The Davids see the road to the state beginning with any of the three types of domination after which some institution or force manages to gradually add the other two, though most ancient civilizations from the past don’t actually have all three.

For example in the Old Kingdom of Egypt the Pharaoh claims sovereignty and the government has a bureaucracy (The Inca were similar) but no competitive public politics, while in the Roman Republic they had competitive public politics and a bureaucracy but no claims of sovereignty.

The chapter goes into the possible origin of this monarchy in Egypt, the pre-Inca city of Chavin de Huantar, the Olmec, the Shang rulers of China, and finally Minoan Crete. There’s lots of interesting asides and descriptions. (For instance I knew nothing about Chavin de Huantar.)

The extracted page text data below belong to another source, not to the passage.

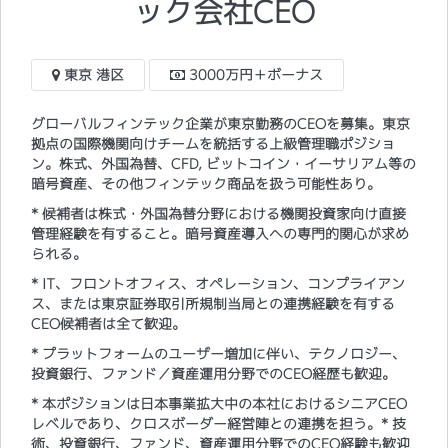
ック会社CEO
東京 港区
3000万円＋ボーナス
グローバルフィンテック企業が東京勤務のCEOを募集。東京
拠点の国際機関向けチームを統括する上級管理職ポジショ
ン。株式、外国為替、CFD, ビットコイン・イーサリアム等の
暗号資産、その他フィンテック商品を扱う可能性あり。
* 候補者は株式・外国為替分野における機関投資家向け直接
管理経験を有すること。暗号資産導入への専門的関心が求め
られる。
* IT、フロントオフィス、オペレーション、コンプライアン
ス、または東京証券取引所規制当局との連携経験を有する
CEO候補者は全て歓迎。
* プラットフォームのユーザー増加に伴い、テクノロジー、
投資銀行、ファンド／資産運用分野でのCEO経歴も歓迎。
* 本ポジションは日本事業拡大中の本社におけるシニアCEO
レベルであり、クロスボーダー経営陣との連携を担う。* 技
術、投資銀行、ファンド、資産運用分野でのCEO経験も歓迎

The three types of domination are certainly interesting, but it all seems too doomed to endless debates over how open does competition between powerful figures have to be in order to be ‘heroic’ or what constitutes sovereignty? As one aside they point out that the old notions of Republic, Monarchy, and Empire work better than all this discussion of the state. So why didn’t they just stick with those. I think they really miss the boat by not developing further their arguments about cities. They seem to be more invested in getting the reader not to assume anything about a city. A city can be the bustling civic community of Uruk, or it could be an empty ceremonial center, but writers who don’t like discussion of the state should be sharper in their definitions. The words town, city, and polis are assumed in their native languages by their native speakers to mean Uruk-type of settlements, which as it happens commonly all over the world in all sorts of settings. Monasukapanough, for example, the old Monacan town just north of Charlottesville, was clearly a real town like Uruk or so many others, with houses near each other and public or ritual space. Just because there are mostly uninhabited ritual or governmental places that imitate the geography and architecture of cities or towns or villages, doesn’t mean we should abandon words to silly uses. Cities especially clearly matter in history a lot. I’d love to see a Jane Jacobs-meets-archeology-meets ethnography chapter that starts with villages and cities and how the self-government these always seem to create allows for empires to exploit them. That’s how the Inca worked, adding themselves as a layer over the pre-existing village governments. Empires depend on the productivity of villages, towns, and cities. That’s a dependency worth exploring. A simpler story to tell is that ‘the state’ comes into being when some sort of entity manages to take control of multiple villages and towns (monarch, priesthood, warrior band, whether they be outsiders or the inhabitants of one of those towns). The fact that historians tend to reflexively love states while ethnographers tend to know better, and archeologists are divided by temperament, shouldn’t change this simple and pretty-accurate origin.

But that’s a tale they didn’t tell and a chapter they didn’t write.